If you are new to this holiday, need a refresher, or are just plain curious, here's the lowdown on lighting up for the Festival of Lights.
The candles for a Hanukkah menorah are thin tapers, and 44 are needed for the eight-day holiday. Each night, a shamash, or helper candle, is lit; that is used to light the others, one on the first night and an additional one each night.
Like Sabbath candles, Hanukkah candles are allowed to burn out on their own. They are not blown out like birthday candles.
So in the interest of safety, place the Hanukkah menorah on a flat platter covered with aluminum foil, rather than directly on a tabletop.
Next, consider using a bobash, or drip cup, in each well to stop candle wax from dripping onto your good table or tablecloth. A set of nine bobash cups sells for $10 at the National Museum of American Jewish History.
If you do find yourself with a waxy mess the morning after, apply heat from a hair dryer to remelt and remove the old wax. This is definitely a job for adults, and remember that the dryer will heat all the metal on the menorah, not just the bit surrounding the candle well. So watch what you touch.
Remove candle wax from linens using an iron. Cover the hardened wax with a few layers of newspaper or parchment and go over that with a hot iron set on a medium and steamless setting.
Natural beeswax dripless candles are an increasingly popular alternative to traditional candles. That's because you breathe what you burn and paraffin candles are made from petroleum byproducts.
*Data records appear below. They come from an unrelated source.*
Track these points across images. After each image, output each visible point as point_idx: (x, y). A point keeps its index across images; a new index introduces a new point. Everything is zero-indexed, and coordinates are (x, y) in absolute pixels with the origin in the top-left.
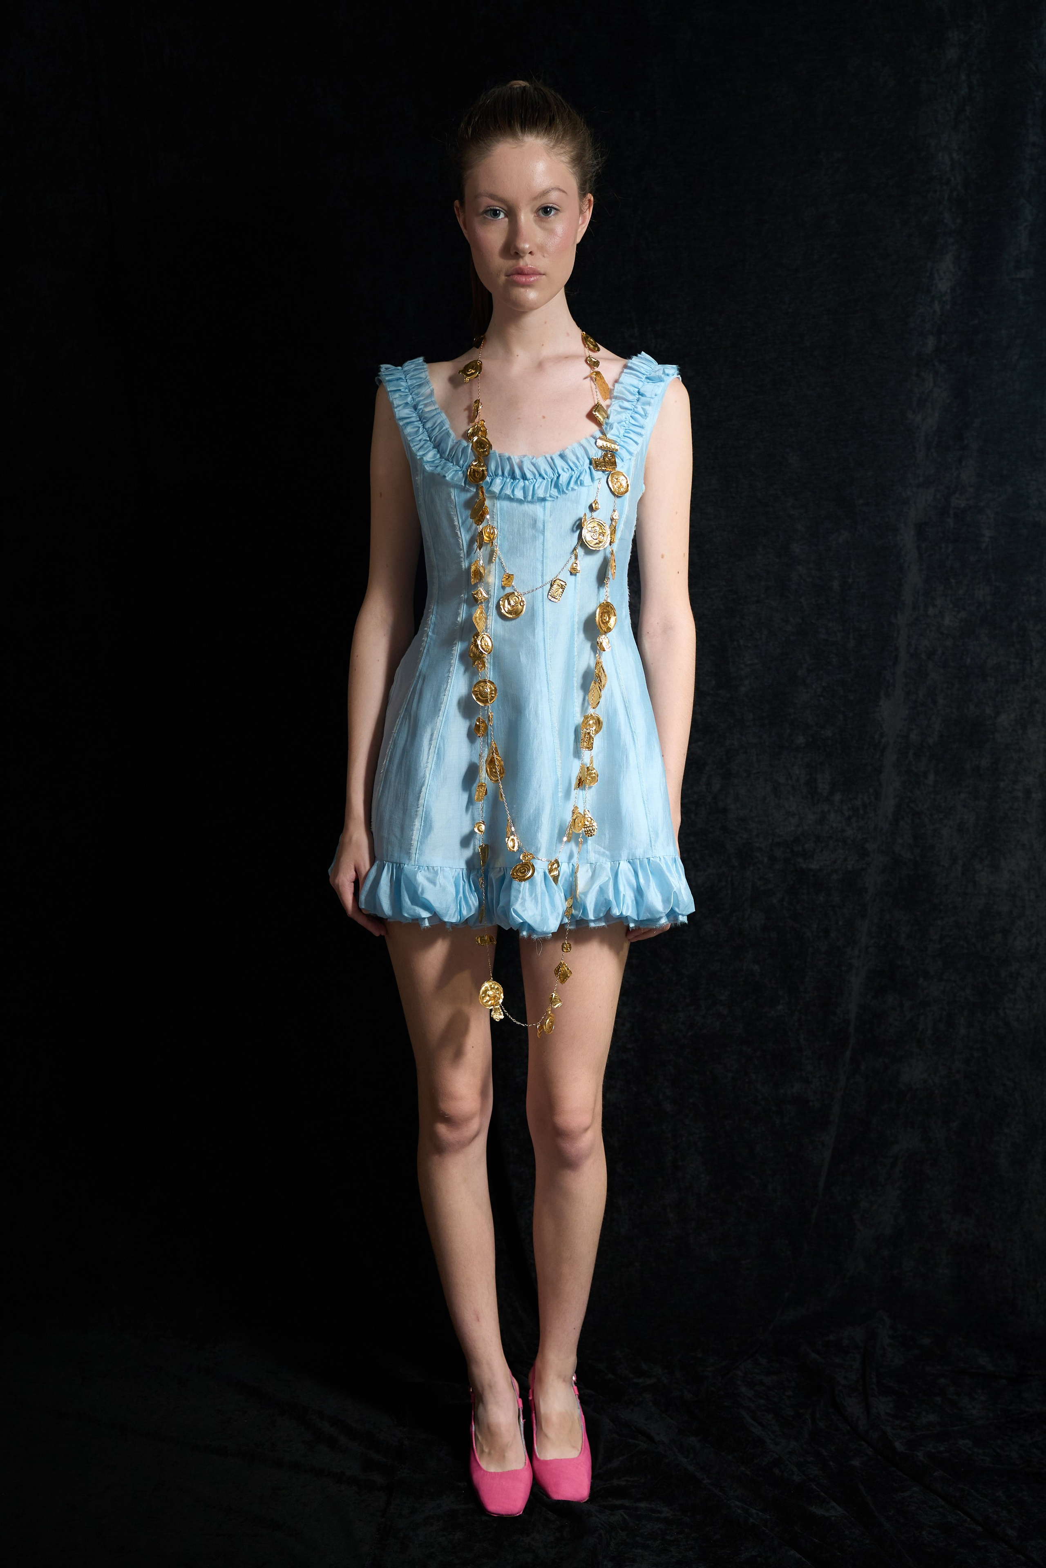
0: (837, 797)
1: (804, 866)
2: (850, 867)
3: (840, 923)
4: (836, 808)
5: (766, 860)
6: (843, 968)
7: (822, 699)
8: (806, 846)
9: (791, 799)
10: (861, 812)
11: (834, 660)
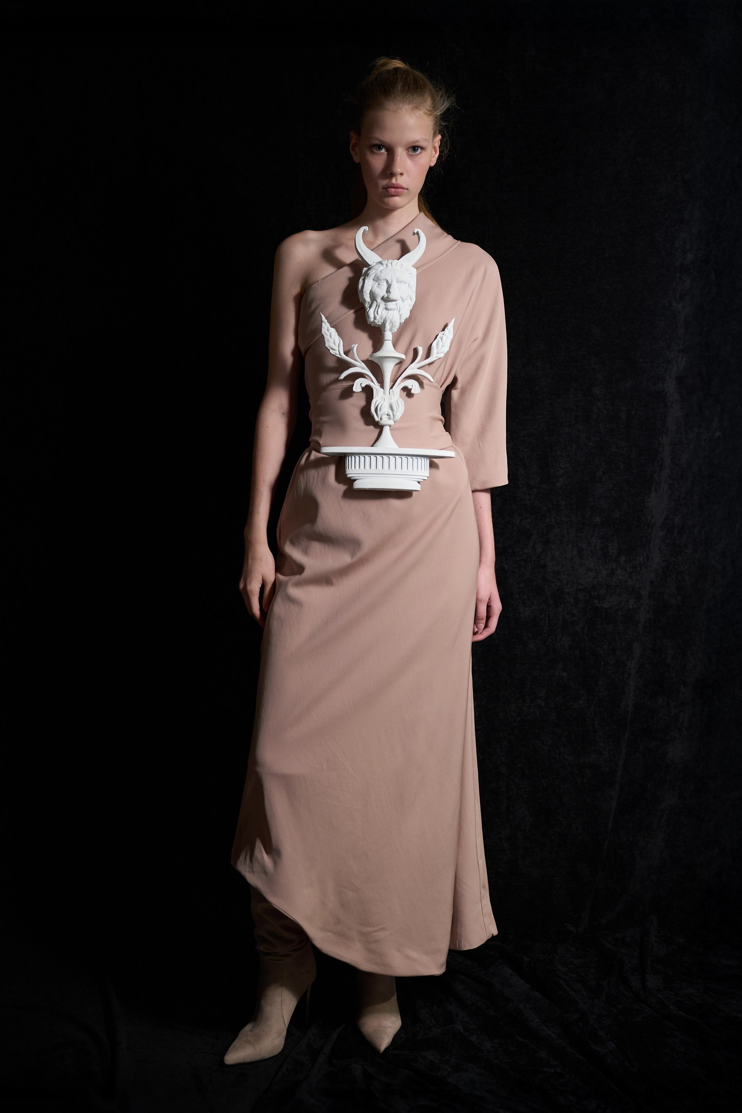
0: (623, 559)
1: (599, 606)
2: (631, 607)
3: (624, 644)
4: (621, 566)
5: (572, 601)
6: (626, 676)
7: (613, 492)
8: (600, 592)
9: (591, 559)
10: (639, 569)
11: (621, 466)
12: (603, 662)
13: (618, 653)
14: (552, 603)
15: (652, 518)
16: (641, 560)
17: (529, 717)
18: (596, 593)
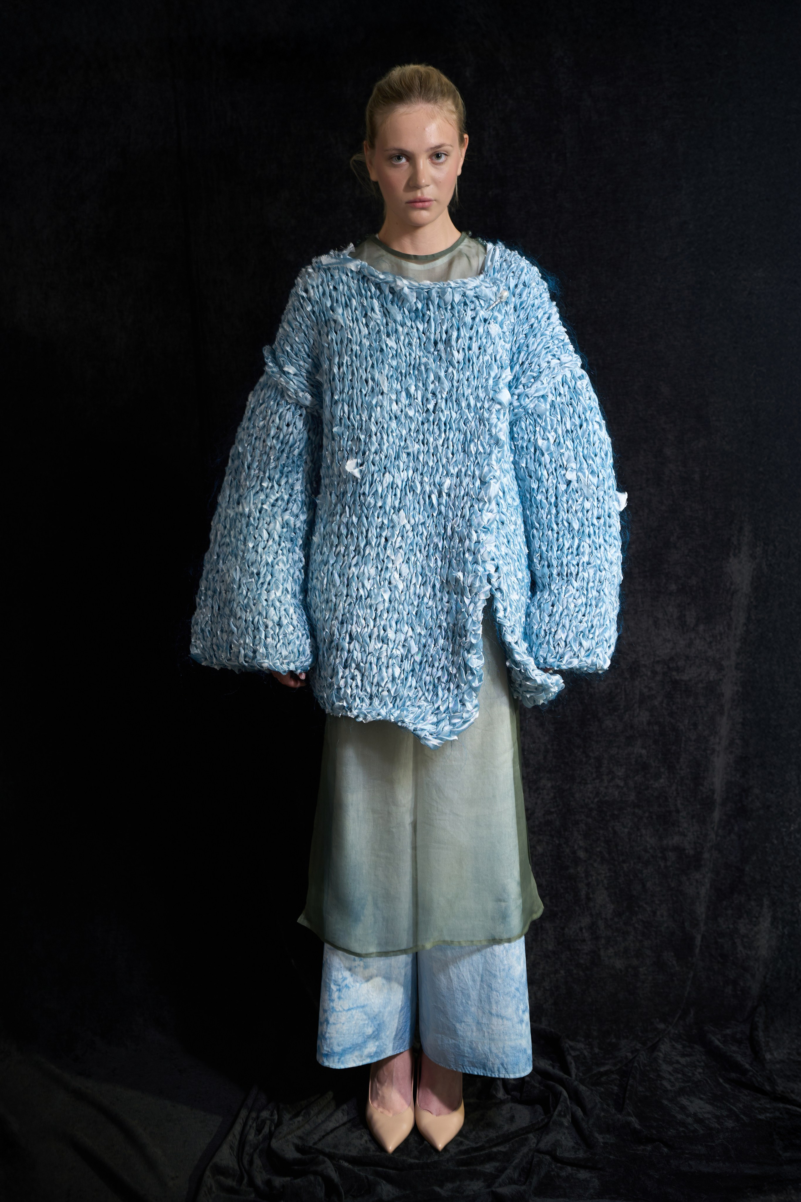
12: (684, 738)
13: (700, 728)
14: (628, 677)
15: (731, 584)
16: (721, 628)
17: (607, 798)
18: (675, 665)
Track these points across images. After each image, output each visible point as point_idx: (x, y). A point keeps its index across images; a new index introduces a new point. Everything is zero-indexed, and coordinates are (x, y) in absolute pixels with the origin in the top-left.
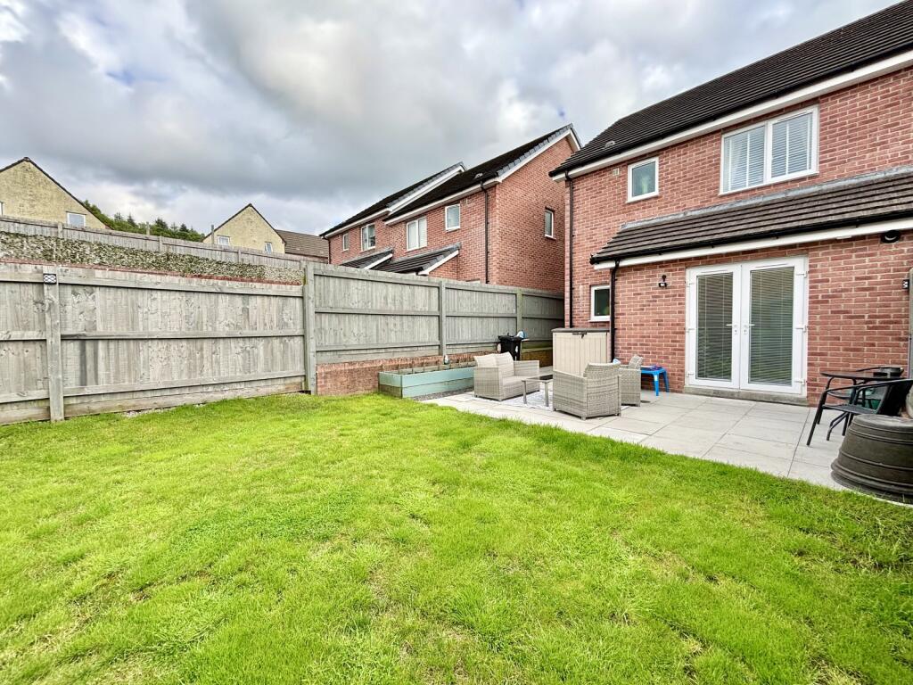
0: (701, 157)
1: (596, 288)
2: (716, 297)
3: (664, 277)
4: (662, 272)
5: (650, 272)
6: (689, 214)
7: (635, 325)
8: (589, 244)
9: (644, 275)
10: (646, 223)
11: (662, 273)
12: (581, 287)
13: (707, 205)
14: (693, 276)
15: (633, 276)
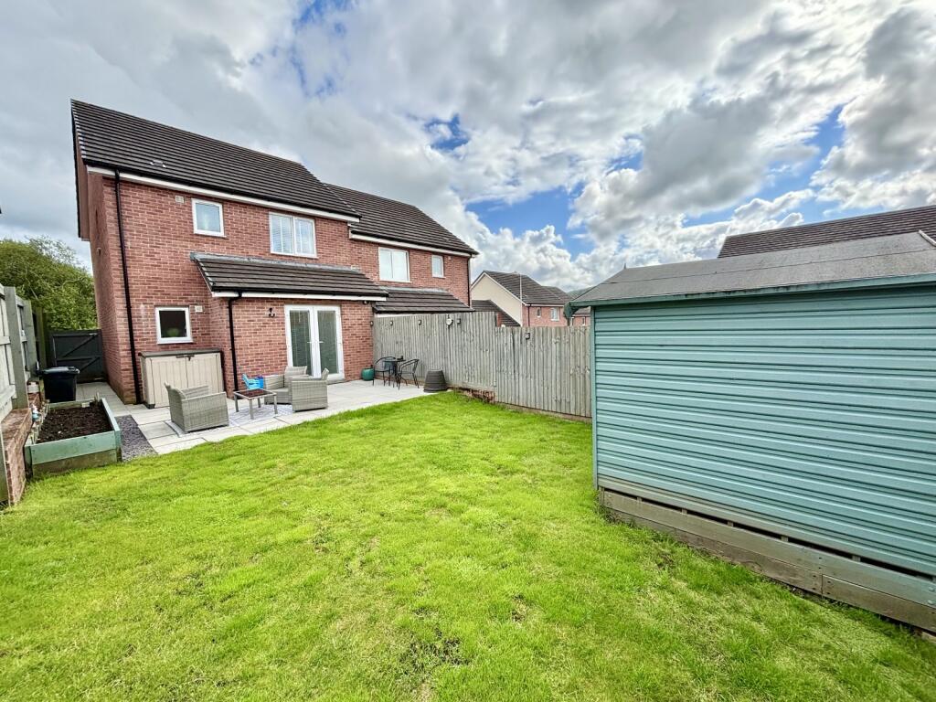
0: (257, 220)
1: (162, 309)
2: (299, 322)
3: (271, 310)
4: (268, 306)
5: (260, 305)
6: (252, 260)
7: (251, 345)
8: (148, 261)
9: (256, 306)
10: (216, 257)
11: (270, 307)
12: (142, 306)
13: (263, 257)
14: (288, 309)
15: (247, 306)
Even so, an electric menorah with LED lights (which use 90 percent less energy than incandescent bulbs) may be the most energy-efficient and safest option. Bed Bath & Beyond sells an LED menorah for less than $60.
For the traditionalist who wants to return to burning oil in the menorah, the National Museum of American Jewish History offers a nifty box of premeasured, self-contained oil cups that are inserted into each well and can transform almost any menorah into the oil-burning variety. A set of 44 cups is $40.